Week 2 Reading Diary: Jataka Tales

reading: Part A of Eastern Stories and Legends by Marie Shedlock (1920)

First off, I was struck by the similarity between the story "The Hare That Ran Away" and Chicken Little. From what I can tell, they appear identical. Interestingly, when I looked up more information on Wikipedia, the Henny Penny article focused on fairly recent Western textual sources, with a brief mention of the ancient Jataka tale but no bridge between the 2500-year-old Jataka source and the ninteenth-century European texts. The stories are so similar that I would think they have to be linked somehow -- how odd (and intriguing) that there's such a long gap between the source materials!

I also found it interesting to look at the language Shedlock uses.
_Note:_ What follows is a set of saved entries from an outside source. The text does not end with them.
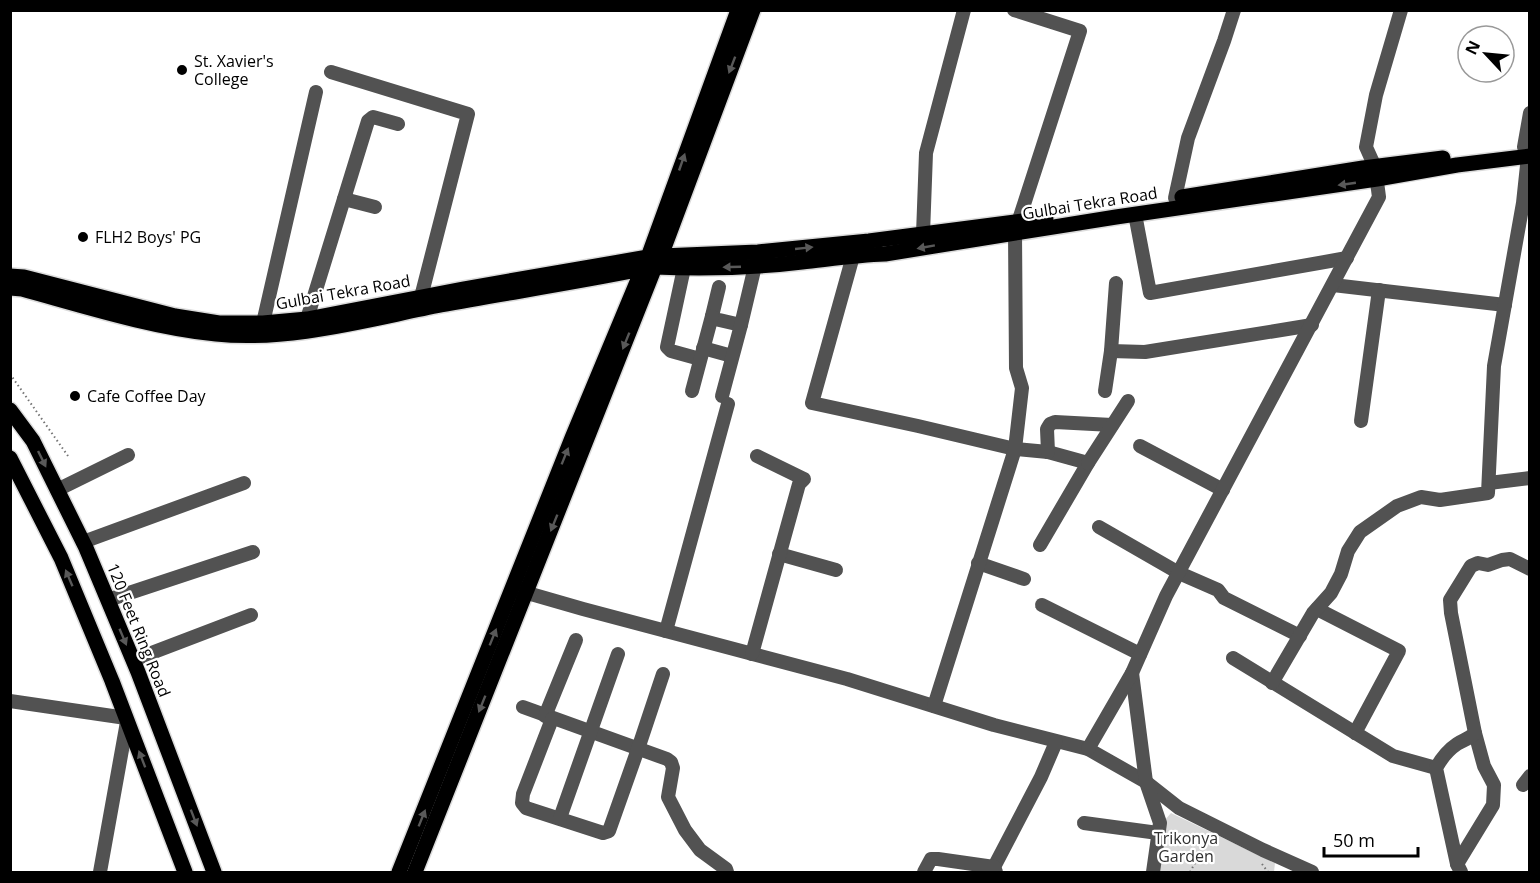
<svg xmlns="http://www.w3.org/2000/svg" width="1540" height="883" font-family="'Open Sans',sans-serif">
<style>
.green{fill:#d9d9d9}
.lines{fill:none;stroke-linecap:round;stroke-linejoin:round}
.major-casing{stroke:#dbdbdb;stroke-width:18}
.path{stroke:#747474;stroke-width:2;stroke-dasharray:1.5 3;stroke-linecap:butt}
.minor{stroke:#525252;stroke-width:14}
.major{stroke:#000;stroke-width:15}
.oneway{fill:#595959}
.poi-dot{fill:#000;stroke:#fff;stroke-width:2}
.labels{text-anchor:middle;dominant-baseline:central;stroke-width:4.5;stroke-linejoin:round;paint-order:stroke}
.poi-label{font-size:16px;fill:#000;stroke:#fff;text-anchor:start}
.street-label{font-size:16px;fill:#000;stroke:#fff}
.park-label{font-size:16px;fill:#303030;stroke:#fff}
</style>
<rect width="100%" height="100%" fill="#fff"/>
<polygon class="green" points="1171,813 1275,863 1274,872 1157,872 1164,821"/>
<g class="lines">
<g class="major-casing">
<g id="major">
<polyline points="753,10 661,256 758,252 869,241 1046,218"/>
<polyline points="1182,197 1363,168 1443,158"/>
<polyline points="10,276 24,277 175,316 219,323 263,323 307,319 463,289 648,257 738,10"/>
<path d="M10,288L22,289C84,306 153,328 216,334C289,342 369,319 441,305C506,293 572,283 637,270L655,267L661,256L648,257L642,270L572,438L399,872"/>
<polyline points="10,410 33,441 86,548 138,672 214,872"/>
<polyline points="10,458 61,558 112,681 185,872"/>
<path d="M415,872L655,267C704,269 753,268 802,262C830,259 857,255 885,254L1116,217L1377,179L1457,165L1530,156"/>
</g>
</g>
<g class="path">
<polyline points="10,374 68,456"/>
<polyline points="1262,864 1268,872"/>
<polyline points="1190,872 1209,838"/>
</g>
<g class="minor">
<polyline points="331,72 468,114 421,297"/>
<polyline points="1524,147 1530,113"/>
<polyline points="1175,198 1188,138 1224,41 1234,10"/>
<polyline points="344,199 375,207"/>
<polyline points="1135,214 1150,293 1347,258"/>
<polyline points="923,234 926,153 964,10"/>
<polyline points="853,256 812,403 918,426 1015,449 1048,452 1088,463 1040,545"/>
<polyline points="684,268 667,347 671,351 700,359"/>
<polyline points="1116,283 1111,351 1145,352 1312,325"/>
<polyline points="1333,285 1505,305"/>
<polyline points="719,287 712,316 715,319 741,325"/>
<polyline points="307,319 368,121 373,117 398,124"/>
<polyline points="263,323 316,92"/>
<polyline points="703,348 732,356"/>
<polyline points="692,391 712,316"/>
<polyline points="1105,391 1111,351"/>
<polyline points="722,396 741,325 755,266"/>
<polyline points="1361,421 1379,290"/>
<polyline points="1140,446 1223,490"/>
<polyline points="1048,452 1047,429 1050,424 1055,422 1112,425"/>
<polyline points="1088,463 1128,401"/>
<polyline points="1489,483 1530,478"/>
<polyline points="57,490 128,455"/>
<polyline points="1099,527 1179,573 1218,590 1224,598 1300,636"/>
<polyline points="83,542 244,483"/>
<polyline points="779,554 836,570"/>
<polyline points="978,563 1024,579"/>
<polyline points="517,590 583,609 847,679 994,725 1088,749 1146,782 1179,808 1263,850 1312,872"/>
<polyline points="108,600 253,552"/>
<polyline points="1042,605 1140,654"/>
<polyline points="1317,609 1399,651 1355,733"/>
<polyline points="666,631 728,404"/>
<polyline points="752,654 799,484 804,479 757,456"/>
<polyline points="1233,658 1393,756 1436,768"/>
<polyline points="133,660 251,615"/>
<polyline points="1132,673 1146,782 1160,823 1153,872"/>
<polyline points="1272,683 1313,613 1331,593 1341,574 1348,551 1360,532 1397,506 1421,497 1440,500 1488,493 1494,366 1523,203 1528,156"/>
<polyline points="10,701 126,718"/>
<polyline points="934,706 1015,449 1022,388 1016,368 1015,232 1080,31 1014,10"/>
<polyline points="523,707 667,759 671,762 673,768 668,797 685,830 700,850 726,869 727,872"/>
<polyline points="545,716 576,640"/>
<polyline points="552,719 523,794 522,803 526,808 603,833 609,831 638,749 663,674"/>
<polyline points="1088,749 1132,673 1166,596 1379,197 1375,167 1366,147 1376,95 1401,10"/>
<polyline points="1523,785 1530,776"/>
<polyline points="560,818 618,654"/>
<polyline points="1084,823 1158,833"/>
<polyline points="1457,864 1493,805 1494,785 1484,766 1475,733"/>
<polyline points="994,867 1041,777 1056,742"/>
<polyline points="100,872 127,722"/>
<polyline points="924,872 931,859 938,859 994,867 996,872"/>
<path d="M1461,872L1457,864L1436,768C1441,759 1448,750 1457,744C1463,740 1469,739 1475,733L1451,613L1450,600L1471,566L1478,563L1488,565L1502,560L1510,559L1530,569"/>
</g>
<use href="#major" class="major"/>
</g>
<defs><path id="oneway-solid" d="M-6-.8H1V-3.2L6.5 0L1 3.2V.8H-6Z" transform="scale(1.5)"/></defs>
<g class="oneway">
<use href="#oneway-solid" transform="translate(732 65) rotate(111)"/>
<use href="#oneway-solid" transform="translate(682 162) rotate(-71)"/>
<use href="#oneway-solid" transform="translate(1347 184) rotate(172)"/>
<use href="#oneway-solid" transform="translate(926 247) rotate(170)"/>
<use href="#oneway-solid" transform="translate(804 248) rotate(-6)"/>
<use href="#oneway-solid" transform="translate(732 267) rotate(178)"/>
<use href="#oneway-solid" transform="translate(626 341) rotate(112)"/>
<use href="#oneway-solid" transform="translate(565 456) rotate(-68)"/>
<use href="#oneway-solid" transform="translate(42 459) rotate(64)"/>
<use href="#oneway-solid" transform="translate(554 523) rotate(112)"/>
<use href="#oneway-solid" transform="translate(69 578) rotate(-113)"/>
<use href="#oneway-solid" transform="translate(123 637) rotate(67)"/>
<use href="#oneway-solid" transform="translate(493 637) rotate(-68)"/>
<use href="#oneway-solid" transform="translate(482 704) rotate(112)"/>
<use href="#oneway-solid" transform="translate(142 759) rotate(-111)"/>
<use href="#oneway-solid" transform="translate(194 818) rotate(69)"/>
<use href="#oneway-solid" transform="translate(422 818) rotate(-68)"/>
</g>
<g class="poi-dot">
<circle cx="182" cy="70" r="6"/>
<circle cx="83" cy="237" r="6"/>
<circle cx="75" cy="396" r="6"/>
</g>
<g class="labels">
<g class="poi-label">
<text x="194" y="61">St. Xavier's<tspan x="194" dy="18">College</tspan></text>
<text x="95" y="237">FLH2 Boys' PG</text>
<text x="87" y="396">Cafe Coffee Day</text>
</g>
<g class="street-label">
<text transform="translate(1090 203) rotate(-9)">Gulbai Tekra Road</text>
<text transform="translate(343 292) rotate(-10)">Gulbai Tekra Road</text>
<text transform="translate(139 630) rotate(68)">120 Feet Ring Road</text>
</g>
<g class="park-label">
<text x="1186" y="838">Trikonya<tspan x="1186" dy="18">Garden</tspan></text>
</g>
</g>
<rect width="1540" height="883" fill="none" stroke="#000000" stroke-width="24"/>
<g transform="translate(1486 54) rotate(296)"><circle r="28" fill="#ffffff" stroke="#999999" stroke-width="1.5"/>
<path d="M0-4.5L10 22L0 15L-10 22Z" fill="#000000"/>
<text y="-9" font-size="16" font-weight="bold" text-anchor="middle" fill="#000000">N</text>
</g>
<path d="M1324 847v9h94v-9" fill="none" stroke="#000000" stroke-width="3"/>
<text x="1333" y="847" font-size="18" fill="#000000" stroke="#ffffff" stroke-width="4.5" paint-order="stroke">50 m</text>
</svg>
The "by hook or by crook" phrase used by the crocodile in the second story and the thee's and thou's in other tales certainly are not direct translations from the original language(s) of the Jataka tales. It's always fun to see how people opt to translate sayings and dialogue forms, trying to adapt them to a different culture, not just a different language.
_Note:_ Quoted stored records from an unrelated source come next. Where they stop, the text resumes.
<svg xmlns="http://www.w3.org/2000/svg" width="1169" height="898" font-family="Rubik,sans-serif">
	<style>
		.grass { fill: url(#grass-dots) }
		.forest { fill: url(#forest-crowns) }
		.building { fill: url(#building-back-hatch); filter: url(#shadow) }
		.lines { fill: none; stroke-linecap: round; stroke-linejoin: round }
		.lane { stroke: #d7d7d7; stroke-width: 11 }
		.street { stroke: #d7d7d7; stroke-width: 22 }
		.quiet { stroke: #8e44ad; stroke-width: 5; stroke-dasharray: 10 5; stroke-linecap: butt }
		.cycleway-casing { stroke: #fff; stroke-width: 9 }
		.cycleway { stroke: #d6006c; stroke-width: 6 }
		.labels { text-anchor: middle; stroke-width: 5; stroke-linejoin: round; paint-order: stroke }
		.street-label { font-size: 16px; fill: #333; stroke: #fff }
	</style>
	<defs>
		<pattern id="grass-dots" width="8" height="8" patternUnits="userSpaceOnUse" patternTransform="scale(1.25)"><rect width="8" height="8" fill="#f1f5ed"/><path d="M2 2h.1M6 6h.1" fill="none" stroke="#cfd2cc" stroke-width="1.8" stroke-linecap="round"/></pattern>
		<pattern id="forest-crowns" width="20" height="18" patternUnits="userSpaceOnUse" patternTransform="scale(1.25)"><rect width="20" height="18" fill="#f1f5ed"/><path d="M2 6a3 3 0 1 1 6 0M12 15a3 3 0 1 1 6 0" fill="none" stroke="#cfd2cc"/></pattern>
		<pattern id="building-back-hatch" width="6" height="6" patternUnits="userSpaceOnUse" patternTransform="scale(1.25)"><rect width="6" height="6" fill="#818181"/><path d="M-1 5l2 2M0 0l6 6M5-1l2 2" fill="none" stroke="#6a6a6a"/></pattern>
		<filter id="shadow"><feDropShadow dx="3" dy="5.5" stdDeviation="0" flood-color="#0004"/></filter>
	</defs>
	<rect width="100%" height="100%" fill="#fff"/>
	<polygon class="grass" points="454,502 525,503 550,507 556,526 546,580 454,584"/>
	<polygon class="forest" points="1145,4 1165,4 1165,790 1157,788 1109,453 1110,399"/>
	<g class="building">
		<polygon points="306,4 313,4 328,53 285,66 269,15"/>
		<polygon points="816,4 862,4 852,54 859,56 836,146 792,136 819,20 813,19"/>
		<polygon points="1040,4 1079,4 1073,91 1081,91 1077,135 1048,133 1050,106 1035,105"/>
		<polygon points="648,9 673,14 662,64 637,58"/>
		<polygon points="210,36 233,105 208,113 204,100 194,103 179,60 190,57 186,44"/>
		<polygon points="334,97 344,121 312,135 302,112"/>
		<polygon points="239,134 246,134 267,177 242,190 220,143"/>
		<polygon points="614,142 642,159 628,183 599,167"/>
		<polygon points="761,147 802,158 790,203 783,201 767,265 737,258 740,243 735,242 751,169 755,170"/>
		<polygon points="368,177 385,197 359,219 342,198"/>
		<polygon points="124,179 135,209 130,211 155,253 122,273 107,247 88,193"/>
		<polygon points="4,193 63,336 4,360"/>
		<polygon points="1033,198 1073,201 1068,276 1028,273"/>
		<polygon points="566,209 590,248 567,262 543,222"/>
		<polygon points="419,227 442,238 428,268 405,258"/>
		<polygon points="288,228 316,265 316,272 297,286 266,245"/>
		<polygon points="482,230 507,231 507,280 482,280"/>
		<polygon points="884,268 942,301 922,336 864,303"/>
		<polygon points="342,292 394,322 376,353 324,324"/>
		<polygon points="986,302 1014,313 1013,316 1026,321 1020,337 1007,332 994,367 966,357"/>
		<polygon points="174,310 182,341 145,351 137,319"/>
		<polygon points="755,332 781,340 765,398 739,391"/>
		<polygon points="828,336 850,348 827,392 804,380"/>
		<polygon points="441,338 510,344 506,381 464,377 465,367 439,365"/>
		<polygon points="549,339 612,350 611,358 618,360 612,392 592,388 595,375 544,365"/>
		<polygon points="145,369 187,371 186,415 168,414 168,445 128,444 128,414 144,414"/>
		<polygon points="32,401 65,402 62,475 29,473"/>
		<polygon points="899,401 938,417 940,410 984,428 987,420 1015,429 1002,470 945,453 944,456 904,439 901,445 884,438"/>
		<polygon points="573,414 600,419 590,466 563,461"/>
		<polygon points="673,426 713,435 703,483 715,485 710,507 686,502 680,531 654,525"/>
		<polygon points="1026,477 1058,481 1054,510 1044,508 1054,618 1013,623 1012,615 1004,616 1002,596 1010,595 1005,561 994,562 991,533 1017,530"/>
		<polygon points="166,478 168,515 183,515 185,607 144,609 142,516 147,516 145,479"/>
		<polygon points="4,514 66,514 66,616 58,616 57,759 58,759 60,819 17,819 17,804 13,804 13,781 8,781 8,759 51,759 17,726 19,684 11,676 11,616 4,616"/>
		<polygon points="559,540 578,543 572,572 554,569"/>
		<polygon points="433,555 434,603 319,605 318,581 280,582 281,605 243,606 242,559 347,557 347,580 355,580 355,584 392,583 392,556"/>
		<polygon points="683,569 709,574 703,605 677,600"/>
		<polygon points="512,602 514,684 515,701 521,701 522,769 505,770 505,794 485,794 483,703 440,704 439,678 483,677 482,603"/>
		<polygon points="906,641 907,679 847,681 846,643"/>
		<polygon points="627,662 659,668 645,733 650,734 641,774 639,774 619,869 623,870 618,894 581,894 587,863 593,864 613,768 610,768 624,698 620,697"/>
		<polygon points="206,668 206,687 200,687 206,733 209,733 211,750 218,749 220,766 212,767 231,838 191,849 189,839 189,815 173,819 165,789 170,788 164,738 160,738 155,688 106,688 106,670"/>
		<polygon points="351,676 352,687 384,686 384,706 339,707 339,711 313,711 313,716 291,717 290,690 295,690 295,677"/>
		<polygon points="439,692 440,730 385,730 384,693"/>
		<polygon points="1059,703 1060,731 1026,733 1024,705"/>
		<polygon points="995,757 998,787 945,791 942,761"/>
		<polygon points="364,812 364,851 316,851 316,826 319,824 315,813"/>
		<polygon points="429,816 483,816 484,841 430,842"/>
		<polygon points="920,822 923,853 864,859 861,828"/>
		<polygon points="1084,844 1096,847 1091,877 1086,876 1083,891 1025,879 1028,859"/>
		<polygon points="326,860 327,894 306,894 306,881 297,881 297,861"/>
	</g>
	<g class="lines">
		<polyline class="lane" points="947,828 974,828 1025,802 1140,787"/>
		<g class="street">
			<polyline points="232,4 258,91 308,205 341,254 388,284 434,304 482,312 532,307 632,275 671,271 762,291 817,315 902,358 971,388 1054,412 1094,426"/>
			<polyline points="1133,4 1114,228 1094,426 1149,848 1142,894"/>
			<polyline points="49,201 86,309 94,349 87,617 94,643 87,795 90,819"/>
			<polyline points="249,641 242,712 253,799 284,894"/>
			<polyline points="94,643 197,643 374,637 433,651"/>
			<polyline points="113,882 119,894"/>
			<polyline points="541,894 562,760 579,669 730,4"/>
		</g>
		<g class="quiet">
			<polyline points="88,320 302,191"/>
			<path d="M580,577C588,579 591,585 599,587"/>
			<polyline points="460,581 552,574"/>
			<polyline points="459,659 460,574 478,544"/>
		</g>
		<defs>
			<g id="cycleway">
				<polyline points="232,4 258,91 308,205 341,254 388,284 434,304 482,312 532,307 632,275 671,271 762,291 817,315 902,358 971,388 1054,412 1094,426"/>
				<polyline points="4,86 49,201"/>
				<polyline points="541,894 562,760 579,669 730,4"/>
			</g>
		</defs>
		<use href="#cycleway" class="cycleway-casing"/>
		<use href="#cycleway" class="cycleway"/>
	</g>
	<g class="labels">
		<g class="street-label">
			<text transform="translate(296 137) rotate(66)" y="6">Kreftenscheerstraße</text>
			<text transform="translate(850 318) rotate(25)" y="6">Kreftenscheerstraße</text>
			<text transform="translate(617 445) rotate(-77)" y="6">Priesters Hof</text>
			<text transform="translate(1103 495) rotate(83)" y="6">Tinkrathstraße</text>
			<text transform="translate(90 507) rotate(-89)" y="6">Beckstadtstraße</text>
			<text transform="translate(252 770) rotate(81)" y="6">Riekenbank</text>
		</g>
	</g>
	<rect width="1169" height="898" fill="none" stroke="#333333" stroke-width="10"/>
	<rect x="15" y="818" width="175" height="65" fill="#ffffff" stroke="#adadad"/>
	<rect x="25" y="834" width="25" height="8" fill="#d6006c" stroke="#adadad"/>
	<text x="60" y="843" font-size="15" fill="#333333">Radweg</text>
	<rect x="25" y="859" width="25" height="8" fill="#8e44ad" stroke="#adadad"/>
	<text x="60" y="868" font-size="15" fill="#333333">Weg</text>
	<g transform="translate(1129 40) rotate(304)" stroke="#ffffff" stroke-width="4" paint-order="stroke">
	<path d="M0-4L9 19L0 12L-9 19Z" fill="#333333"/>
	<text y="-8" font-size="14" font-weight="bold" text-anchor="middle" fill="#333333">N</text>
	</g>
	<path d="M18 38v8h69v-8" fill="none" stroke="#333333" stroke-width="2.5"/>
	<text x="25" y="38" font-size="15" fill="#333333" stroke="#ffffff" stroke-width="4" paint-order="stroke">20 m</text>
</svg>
And then there is the similarity of the fable structure itself. Most people today are probably most familiar with Aesop's fables, but the tradition of this style of moral storytelling (and often the plots of the stories themselves) seems cross-cultural: La Fontaine's stories in French, components of African storytelling, the myriad collections from India and other Eastern traditions, and more. It raises the question of how such similarities arose. Did a fable tradition start in one place and spread out from there? Did these traditions arise independently in multiple areas? Or is the similarity in part influenced by translation, by translators taking tales from other cultures and tweaking them to our own society as they translate them? What makes these same motifs resonate across diverse cultures to create very similar, long-lived traditions?

the Tortoise and the Scorpion, from the fables of Bidpai
Mirza Rahim, 1847

1 comment:

  1. I am so glad you looked at the Jatakas, Susanna! The Jatakas and Panchatantra are closely related traditions with a lot of overlap. There are surely some Jataka-Panchatantra stories that traveled to Greece in ancient times (lots of Greece-India contact, esp. because of Alexander the Great and the Greek kingdoms of India), then the Panchatantra was adapted into Arabic and Persian versions which spread throughout the Middle East and then to Europe (especially via the Hebrew and Arabic writers of medieval Spain), and then another dose of connectedness in the Renaissance and early modern periods when literary writers were enamored of eastern sources (e.g. La Fontaine whom you mention). If you are interested in this type of thing, then definitely do your project for this class on the Jatakas and/or Panchatantra: I can promise you will be amazed by the things you are able to connect and discover!